Source texts of formatted documents
# # #

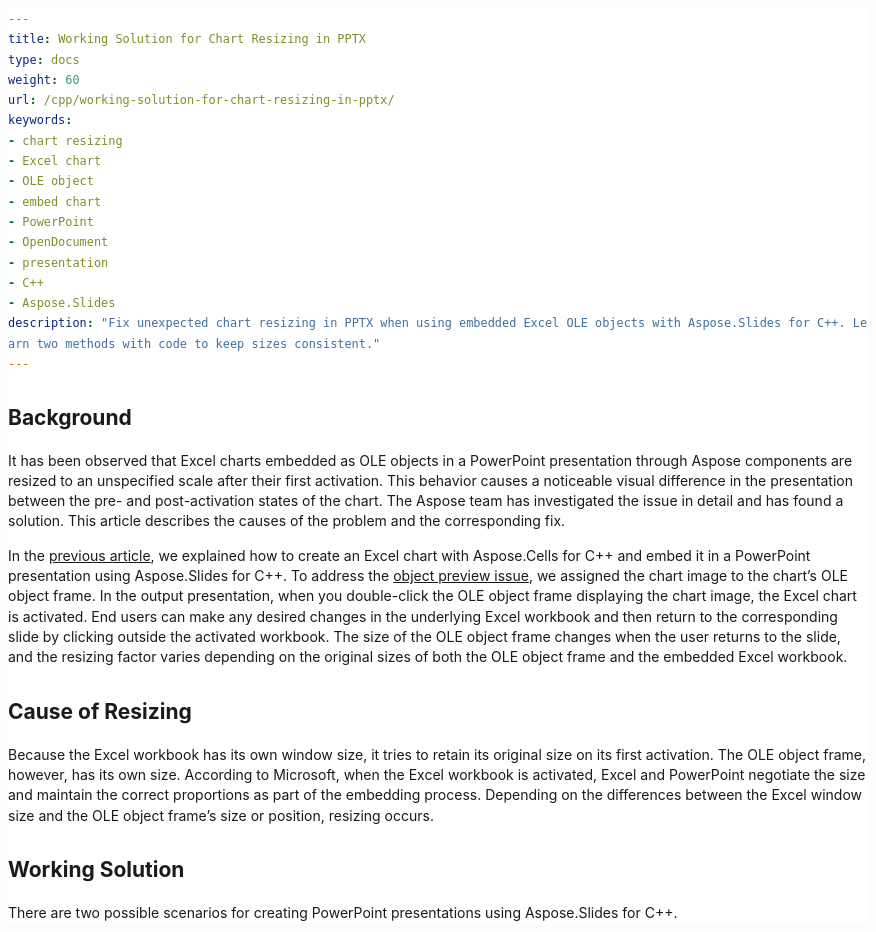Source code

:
 ```yaml
---
title: Working Solution for Chart Resizing in PPTX
type: docs
weight: 60
url: /cpp/working-solution-for-chart-resizing-in-pptx/
keywords:
- chart resizing
- Excel chart
- OLE object
- embed chart
- PowerPoint
- OpenDocument
- presentation
- C++
- Aspose.Slides
description: "Fix unexpected chart resizing in PPTX when using embedded Excel OLE objects with Aspose.Slides for C++. Learn two methods with code to keep sizes consistent."
---
```


## **Background**

It has been observed that Excel charts embedded as OLE objects in a PowerPoint presentation through Aspose components are resized to an unspecified scale after their first activation. This behavior causes a noticeable visual difference in the presentation between the pre- and post-activation states of the chart. The Aspose team has investigated the issue in detail and has found a solution. This article describes the causes of the problem and the corresponding fix.

In the [previous article](/slides/cpp/creating-excel-chart-and-embedding-it-in-presentation-as-ole-object/), we explained how to create an Excel chart with Aspose.Cells for C++ and embed it in a PowerPoint presentation using Aspose.Slides for C++. To address the [object preview issue](/slides/cpp/object-preview-issue-when-adding-oleobjectframe/), we assigned the chart image to the chart’s OLE object frame. In the output presentation, when you double-click the OLE object frame displaying the chart image, the Excel chart is activated. End users can make any desired changes in the underlying Excel workbook and then return to the corresponding slide by clicking outside the activated workbook. The size of the OLE object frame changes when the user returns to the slide, and the resizing factor varies depending on the original sizes of both the OLE object frame and the embedded Excel workbook.

## **Cause of Resizing**

Because the Excel workbook has its own window size, it tries to retain its original size on its first activation. The OLE object frame, however, has its own size. According to Microsoft, when the Excel workbook is activated, Excel and PowerPoint negotiate the size and maintain the correct proportions as part of the embedding process. Depending on the differences between the Excel window size and the OLE object frame’s size or position, resizing occurs.

## **Working Solution**

There are two possible scenarios for creating PowerPoint presentations using Aspose.Slides for C++.

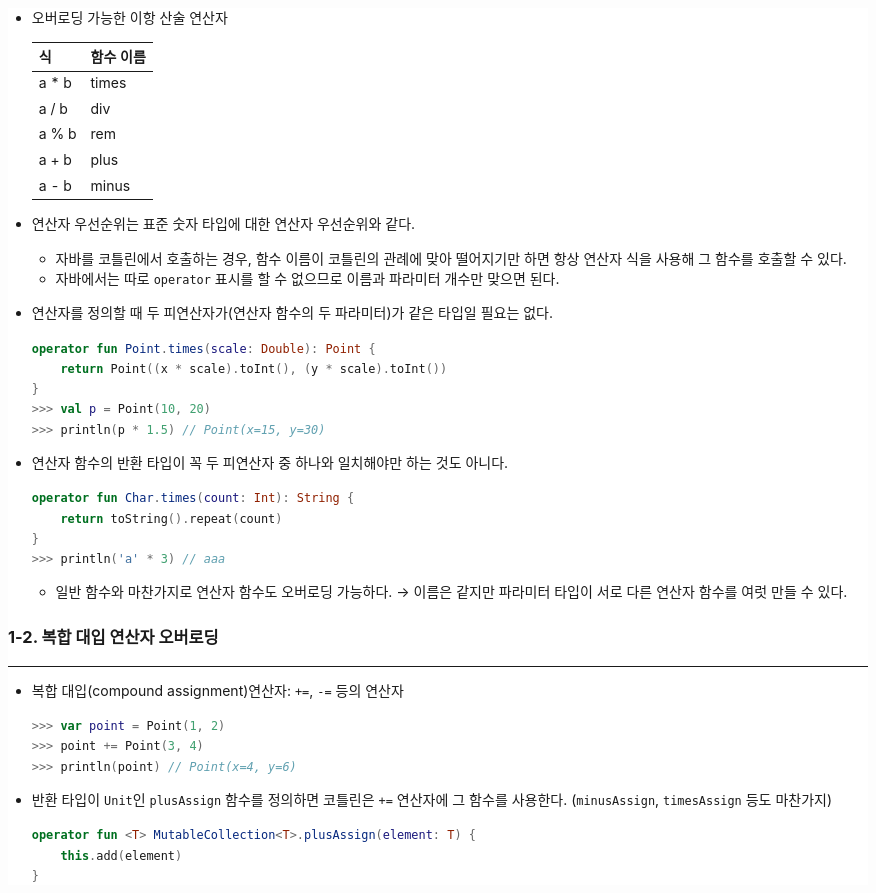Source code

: 
- 오버로딩 가능한 이항 산술 연산자
    
    
    | 식 | 함수 이름 |
    | --- | --- |
    | a * b | times |
    | a / b | div |
    | a % b | rem |
    | a + b | plus |
    | a - b | minus |
- 연산자 우선순위는 표준 숫자 타입에 대한 연산자 우선순위와 같다.
    - 자바를 코틀린에서 호출하는 경우, 함수 이름이 코틀린의 관례에 맞아 떨어지기만 하면 항상 연산자 식을 사용해 그 함수를 호출할 수 있다.
    - 자바에서는 따로 `operator` 표시를 할 수 없으므로 이름과 파라미터 개수만 맞으면 된다.
- 연산자를 정의할 때 두 피연산자가(연산자 함수의 두 파라미터)가 같은 타입일 필요는 없다.
    
    ```kotlin
    operator fun Point.times(scale: Double): Point {
        return Point((x * scale).toInt(), (y * scale).toInt())
    }
    >>> val p = Point(10, 20)
    >>> println(p * 1.5) // Point(x=15, y=30)
    ```
    
- 연산자 함수의 반환 타입이 꼭 두 피연산자 중 하나와 일치해야만 하는 것도 아니다.
    
    ```kotlin
    operator fun Char.times(count: Int): String {
        return toString().repeat(count)
    }
    >>> println('a' * 3) // aaa
    ```
    
    - 일반 함수와 마찬가지로 연산자 함수도 오버로딩 가능하다. → 이름은 같지만 파라미터 타입이 서로 다른 연산자 함수를 여럿 만들 수 있다.

### 1-2. 복합 대입 연산자 오버로딩

---

- 복합 대입(compound assignment)연산자: `+=`, `-=` 등의 연산자
    
    ```kotlin
    >>> var point = Point(1, 2)
    >>> point += Point(3, 4)
    >>> println(point) // Point(x=4, y=6)
    ```
    
- 반환 타입이 `Unit`인 `plusAssign` 함수를 정의하면 코틀린은 `+=` 연산자에 그 함수를 사용한다. (`minusAssign`, `timesAssign` 등도 마찬가지)
    
    ```kotlin
    operator fun <T> MutableCollection<T>.plusAssign(element: T) {
        this.add(element)
    }
    ```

# # #

* [Exercise requirements]
From the records, copy every line that has the string "objects" in it.

* [Worked solution]
description: "Fix unexpected chart resizing in PPTX when using embedded Excel OLE objects with Aspose.Slides for C++. Learn two methods with code to keep sizes consistent."
It has been observed that Excel charts embedded as OLE objects in a PowerPoint presentation through Aspose components are resized to an unspecified scale after their first activation. This behavior causes a noticeable visual difference in the presentation between the pre- and post-activation states of the chart. The Aspose team has investigated the issue in detail and has found a solution. This article describes the causes of the problem and the corresponding fix.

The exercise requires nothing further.